TASK OBJECTIVE => Retype the material below word for word, starting with its first line and continuing through the line that contains "var sketch = newSketch(context, id".

TASK MATERIAL =>
- - - - -

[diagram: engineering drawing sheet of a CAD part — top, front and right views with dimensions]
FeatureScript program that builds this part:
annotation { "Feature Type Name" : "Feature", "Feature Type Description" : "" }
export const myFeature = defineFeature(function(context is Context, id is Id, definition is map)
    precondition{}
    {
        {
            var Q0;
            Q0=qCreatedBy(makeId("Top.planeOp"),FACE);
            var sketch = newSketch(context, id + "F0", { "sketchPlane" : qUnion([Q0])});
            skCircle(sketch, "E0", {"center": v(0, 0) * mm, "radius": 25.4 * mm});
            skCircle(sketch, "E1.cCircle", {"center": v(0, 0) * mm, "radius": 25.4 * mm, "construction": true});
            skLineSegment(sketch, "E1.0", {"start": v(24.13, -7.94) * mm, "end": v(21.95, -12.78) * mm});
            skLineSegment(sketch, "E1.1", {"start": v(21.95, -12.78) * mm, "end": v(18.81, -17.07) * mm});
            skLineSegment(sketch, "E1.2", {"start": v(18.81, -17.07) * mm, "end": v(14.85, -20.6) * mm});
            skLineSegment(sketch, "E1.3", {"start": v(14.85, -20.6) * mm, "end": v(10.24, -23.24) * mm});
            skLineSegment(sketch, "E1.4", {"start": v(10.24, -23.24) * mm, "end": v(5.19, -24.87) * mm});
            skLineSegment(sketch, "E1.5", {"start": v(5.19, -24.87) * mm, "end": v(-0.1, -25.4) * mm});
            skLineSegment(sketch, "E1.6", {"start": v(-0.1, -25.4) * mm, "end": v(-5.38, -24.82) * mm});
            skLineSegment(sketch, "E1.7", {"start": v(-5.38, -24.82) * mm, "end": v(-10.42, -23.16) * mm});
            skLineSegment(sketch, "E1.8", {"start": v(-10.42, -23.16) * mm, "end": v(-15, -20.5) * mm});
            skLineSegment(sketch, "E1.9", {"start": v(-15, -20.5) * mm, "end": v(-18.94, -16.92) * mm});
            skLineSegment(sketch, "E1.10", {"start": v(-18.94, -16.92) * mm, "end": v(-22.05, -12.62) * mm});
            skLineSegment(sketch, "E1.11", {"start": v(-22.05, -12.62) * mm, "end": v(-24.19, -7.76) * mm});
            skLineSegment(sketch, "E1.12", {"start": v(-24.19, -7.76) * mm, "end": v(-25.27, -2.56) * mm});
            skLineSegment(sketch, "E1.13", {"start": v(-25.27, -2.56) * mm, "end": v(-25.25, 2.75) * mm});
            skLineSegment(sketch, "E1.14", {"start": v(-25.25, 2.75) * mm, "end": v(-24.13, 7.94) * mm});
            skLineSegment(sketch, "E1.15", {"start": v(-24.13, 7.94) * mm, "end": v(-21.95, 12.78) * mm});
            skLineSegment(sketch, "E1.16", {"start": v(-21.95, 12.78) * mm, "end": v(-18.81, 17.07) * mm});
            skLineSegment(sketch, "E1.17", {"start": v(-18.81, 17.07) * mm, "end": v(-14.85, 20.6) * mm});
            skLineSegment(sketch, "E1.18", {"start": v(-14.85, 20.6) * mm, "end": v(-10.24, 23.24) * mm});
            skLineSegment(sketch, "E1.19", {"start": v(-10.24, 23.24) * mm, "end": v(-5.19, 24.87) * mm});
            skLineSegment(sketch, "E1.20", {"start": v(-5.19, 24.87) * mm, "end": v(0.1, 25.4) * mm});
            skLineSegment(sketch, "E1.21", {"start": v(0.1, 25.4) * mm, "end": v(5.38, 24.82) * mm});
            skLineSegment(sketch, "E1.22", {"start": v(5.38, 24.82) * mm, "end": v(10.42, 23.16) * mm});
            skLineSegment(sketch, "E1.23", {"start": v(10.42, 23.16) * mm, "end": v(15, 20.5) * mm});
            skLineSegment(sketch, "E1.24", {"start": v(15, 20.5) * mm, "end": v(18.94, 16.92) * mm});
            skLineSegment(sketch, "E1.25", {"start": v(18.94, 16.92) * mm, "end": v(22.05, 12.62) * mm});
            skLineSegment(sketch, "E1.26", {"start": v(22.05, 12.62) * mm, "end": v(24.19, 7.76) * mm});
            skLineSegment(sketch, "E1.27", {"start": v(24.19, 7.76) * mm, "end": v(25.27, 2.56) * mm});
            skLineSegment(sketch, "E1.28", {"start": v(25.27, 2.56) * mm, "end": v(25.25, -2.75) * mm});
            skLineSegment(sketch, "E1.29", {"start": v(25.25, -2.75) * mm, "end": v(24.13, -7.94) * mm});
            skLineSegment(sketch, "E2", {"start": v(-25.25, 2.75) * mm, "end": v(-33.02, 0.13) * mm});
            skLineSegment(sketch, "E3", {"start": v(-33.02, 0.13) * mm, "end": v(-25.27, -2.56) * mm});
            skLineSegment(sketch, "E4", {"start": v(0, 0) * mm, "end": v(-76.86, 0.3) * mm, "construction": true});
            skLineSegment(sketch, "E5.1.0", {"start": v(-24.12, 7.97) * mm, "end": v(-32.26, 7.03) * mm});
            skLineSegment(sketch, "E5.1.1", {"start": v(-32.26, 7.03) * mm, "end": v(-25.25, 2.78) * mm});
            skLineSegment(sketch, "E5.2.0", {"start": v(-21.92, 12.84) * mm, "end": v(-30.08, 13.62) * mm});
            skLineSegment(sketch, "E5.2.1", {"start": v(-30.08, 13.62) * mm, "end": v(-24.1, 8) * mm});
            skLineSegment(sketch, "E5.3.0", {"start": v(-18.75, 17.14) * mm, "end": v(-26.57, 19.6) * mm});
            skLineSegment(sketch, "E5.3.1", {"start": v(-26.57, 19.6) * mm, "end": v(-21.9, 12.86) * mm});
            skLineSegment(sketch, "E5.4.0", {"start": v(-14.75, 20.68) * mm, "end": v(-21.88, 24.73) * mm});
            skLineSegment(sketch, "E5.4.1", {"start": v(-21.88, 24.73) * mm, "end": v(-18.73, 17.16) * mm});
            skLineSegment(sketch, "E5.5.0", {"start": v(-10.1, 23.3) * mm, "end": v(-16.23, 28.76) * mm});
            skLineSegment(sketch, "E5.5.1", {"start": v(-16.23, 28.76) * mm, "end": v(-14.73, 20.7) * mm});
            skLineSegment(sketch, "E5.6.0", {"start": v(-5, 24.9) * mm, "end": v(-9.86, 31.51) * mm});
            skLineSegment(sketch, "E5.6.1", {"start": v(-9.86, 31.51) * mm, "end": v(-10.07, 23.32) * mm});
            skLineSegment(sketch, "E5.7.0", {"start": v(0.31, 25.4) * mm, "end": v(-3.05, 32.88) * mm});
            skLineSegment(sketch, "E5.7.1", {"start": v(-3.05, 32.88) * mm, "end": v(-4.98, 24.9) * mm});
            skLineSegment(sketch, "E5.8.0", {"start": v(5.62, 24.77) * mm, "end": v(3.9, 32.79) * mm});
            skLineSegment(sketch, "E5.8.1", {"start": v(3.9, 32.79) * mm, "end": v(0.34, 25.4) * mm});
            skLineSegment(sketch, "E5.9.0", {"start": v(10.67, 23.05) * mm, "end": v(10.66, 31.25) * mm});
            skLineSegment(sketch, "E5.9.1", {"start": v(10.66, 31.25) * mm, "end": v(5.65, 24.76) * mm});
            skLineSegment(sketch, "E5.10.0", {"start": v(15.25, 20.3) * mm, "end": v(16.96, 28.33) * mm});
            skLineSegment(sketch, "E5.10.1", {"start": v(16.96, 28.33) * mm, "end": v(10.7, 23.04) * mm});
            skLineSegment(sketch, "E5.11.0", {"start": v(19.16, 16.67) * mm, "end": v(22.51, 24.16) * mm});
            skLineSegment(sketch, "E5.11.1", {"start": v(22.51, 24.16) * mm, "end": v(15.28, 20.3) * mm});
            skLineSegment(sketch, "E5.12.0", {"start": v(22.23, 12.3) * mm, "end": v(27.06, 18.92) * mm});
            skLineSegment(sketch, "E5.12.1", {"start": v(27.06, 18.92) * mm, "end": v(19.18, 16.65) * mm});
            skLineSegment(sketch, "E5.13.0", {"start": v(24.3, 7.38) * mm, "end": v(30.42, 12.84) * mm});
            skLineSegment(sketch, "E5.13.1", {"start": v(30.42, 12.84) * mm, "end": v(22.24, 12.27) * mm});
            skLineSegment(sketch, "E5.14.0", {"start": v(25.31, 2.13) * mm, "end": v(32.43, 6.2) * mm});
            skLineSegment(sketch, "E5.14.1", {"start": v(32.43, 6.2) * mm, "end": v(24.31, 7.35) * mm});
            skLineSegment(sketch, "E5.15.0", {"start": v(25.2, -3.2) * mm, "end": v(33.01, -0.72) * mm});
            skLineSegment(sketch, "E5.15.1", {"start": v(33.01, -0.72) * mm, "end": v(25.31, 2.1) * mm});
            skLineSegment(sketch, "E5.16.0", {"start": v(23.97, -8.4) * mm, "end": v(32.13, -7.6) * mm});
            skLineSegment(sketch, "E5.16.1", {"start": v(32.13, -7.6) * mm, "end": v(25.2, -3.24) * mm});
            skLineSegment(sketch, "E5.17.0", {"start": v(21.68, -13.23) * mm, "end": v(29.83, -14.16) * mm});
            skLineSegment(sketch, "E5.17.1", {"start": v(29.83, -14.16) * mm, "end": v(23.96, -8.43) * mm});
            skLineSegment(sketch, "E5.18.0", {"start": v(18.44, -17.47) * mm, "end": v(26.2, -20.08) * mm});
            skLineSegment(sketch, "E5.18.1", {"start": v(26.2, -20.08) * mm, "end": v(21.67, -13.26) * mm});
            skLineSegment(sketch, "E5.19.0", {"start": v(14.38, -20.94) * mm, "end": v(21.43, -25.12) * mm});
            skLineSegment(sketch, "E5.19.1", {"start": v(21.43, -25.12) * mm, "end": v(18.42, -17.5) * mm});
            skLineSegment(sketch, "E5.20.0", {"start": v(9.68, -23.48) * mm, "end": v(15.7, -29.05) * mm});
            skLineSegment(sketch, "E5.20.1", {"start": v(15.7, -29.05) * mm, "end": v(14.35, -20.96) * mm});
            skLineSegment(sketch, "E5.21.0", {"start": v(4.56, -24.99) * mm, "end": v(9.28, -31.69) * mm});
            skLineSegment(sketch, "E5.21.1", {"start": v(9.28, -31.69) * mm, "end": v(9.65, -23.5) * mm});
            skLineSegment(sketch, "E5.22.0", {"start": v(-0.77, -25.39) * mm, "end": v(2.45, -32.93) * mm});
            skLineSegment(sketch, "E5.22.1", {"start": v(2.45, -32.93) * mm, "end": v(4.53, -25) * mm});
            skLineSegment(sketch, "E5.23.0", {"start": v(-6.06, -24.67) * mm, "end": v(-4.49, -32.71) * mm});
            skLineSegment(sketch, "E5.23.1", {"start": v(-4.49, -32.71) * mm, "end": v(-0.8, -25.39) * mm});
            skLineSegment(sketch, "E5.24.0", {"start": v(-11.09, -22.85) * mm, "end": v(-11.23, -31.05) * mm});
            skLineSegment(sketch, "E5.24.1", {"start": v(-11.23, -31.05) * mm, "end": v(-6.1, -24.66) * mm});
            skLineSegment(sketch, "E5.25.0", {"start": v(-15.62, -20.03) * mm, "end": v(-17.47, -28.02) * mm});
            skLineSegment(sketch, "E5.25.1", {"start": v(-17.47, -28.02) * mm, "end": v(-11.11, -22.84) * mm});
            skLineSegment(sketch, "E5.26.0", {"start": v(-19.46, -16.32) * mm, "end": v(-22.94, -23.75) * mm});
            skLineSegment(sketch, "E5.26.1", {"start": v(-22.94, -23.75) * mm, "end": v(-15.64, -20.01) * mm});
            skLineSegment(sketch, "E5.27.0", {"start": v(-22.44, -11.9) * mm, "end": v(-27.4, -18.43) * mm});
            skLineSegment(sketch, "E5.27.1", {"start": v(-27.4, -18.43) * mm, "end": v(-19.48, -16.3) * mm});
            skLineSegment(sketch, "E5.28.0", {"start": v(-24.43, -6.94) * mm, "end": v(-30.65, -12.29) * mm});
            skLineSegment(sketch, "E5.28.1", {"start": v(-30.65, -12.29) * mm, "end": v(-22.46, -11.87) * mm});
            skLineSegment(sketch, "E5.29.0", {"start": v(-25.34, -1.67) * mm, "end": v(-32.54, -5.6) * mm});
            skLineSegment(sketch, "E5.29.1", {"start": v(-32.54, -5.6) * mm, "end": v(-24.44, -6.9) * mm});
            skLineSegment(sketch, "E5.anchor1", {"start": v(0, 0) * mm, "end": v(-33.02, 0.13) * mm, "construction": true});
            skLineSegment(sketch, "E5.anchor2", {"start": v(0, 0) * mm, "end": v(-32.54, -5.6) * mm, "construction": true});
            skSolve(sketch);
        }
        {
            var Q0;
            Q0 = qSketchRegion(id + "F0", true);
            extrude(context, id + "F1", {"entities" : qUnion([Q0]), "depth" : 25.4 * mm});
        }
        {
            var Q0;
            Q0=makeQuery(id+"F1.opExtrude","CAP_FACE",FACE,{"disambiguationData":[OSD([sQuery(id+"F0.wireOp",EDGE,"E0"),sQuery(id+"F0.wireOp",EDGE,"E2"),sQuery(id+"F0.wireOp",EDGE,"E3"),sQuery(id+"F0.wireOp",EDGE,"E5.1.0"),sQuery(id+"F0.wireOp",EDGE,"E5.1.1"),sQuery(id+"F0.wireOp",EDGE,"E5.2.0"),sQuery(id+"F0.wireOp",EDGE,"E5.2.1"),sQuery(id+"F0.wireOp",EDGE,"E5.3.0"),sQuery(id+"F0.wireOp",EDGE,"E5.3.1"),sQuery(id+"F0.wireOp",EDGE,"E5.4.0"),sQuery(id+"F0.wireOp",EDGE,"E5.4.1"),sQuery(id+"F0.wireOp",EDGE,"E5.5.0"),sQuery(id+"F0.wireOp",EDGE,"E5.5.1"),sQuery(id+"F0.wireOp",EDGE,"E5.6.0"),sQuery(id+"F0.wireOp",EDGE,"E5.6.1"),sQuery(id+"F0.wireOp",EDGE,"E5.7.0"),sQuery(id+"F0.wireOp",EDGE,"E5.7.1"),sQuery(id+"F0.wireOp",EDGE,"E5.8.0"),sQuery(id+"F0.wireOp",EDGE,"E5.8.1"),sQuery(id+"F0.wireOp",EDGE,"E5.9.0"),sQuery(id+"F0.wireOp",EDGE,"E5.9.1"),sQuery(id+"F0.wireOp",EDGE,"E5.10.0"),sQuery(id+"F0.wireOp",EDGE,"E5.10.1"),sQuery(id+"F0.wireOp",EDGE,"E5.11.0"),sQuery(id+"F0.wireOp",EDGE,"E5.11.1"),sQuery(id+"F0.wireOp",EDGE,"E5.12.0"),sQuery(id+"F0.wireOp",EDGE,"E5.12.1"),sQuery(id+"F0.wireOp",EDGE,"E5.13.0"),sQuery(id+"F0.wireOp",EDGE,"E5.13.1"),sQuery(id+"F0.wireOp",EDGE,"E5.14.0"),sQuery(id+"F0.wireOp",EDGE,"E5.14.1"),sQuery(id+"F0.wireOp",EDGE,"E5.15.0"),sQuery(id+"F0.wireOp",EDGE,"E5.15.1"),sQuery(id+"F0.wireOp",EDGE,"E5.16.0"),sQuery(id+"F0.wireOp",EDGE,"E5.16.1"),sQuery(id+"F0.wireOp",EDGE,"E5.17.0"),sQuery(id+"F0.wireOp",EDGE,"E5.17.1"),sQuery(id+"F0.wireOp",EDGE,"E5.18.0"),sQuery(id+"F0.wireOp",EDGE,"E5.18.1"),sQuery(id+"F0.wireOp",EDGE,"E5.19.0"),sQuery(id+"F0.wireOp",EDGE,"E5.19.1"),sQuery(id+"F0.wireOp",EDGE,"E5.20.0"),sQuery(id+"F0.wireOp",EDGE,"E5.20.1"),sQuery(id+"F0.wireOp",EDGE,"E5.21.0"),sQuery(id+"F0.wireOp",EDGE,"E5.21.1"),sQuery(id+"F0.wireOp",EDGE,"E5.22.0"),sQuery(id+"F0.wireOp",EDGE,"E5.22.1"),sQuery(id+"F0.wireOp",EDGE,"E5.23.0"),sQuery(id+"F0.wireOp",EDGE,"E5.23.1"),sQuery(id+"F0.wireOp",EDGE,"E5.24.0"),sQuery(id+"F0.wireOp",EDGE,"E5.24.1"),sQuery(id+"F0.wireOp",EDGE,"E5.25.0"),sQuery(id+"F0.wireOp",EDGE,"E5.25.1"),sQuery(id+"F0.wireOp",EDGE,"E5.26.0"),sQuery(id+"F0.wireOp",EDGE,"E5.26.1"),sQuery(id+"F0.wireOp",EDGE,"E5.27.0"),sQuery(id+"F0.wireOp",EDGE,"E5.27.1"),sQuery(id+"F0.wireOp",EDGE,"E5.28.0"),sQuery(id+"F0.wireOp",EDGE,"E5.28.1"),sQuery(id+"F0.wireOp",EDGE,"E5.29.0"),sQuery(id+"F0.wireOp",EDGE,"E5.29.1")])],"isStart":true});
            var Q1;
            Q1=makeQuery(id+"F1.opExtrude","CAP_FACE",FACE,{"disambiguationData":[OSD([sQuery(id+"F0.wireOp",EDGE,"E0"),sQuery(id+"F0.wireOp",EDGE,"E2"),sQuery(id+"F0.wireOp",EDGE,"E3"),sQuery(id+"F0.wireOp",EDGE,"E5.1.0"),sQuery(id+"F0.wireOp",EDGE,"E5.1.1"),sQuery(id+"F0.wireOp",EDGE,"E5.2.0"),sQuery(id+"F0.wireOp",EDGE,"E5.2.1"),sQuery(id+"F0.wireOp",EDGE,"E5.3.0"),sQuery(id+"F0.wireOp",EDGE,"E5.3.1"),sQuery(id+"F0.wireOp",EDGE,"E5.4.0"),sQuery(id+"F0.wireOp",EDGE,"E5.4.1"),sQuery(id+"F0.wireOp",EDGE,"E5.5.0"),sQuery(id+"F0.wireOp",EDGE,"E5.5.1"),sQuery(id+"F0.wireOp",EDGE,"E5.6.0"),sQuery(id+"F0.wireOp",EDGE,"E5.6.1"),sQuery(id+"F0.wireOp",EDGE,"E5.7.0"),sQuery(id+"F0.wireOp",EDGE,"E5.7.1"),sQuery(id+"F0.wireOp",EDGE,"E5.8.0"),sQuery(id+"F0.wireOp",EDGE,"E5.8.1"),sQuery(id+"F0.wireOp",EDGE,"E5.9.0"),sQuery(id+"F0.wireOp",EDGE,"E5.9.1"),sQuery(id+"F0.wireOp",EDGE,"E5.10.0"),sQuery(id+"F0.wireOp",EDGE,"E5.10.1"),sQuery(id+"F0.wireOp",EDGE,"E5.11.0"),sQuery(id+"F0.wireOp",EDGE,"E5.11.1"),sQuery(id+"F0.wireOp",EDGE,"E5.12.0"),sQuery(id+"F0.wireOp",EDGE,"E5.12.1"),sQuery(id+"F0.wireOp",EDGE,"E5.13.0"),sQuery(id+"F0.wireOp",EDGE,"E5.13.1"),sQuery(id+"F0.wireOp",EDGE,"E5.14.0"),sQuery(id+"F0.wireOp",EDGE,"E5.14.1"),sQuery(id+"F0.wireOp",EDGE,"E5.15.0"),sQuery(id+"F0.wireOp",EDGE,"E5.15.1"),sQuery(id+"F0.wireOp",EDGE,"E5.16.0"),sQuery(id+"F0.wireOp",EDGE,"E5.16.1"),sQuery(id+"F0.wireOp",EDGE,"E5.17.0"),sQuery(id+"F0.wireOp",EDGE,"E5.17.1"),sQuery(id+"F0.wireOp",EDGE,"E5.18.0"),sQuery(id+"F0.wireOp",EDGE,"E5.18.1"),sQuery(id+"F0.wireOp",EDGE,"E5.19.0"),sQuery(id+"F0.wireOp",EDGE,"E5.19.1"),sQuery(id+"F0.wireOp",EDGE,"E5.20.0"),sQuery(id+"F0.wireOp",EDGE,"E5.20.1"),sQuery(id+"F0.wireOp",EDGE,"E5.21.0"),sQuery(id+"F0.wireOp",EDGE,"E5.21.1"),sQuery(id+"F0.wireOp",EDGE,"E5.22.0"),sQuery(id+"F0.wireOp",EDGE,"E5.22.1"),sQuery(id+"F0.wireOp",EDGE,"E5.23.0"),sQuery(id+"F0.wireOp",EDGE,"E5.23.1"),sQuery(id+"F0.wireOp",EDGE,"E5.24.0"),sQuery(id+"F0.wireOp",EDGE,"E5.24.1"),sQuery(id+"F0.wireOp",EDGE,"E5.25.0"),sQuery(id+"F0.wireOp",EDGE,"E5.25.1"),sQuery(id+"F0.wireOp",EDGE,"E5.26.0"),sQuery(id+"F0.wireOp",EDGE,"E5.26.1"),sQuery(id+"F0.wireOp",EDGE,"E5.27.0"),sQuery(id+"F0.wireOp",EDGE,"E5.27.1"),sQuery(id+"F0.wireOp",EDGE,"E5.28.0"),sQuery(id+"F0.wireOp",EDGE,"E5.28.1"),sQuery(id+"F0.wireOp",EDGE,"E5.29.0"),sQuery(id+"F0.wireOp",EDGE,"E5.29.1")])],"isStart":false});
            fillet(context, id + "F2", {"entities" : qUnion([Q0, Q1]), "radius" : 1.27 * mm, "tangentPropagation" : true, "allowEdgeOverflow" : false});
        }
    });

- - - - -

EXERCISE OUTPUT =>
[diagram: engineering drawing sheet of a CAD part — top, front and right views with dimensions]
FeatureScript program that builds this part:
annotation { "Feature Type Name" : "Feature", "Feature Type Description" : "" }
export const myFeature = defineFeature(function(context is Context, id is Id, definition is map)
    precondition{}
    {
        {
            var Q0;
            Q0=qCreatedBy(makeId("Top.planeOp"),FACE);
            var sketch = newSketch(context, id + "F0", { "sketchPlane" : qUnion([Q0])});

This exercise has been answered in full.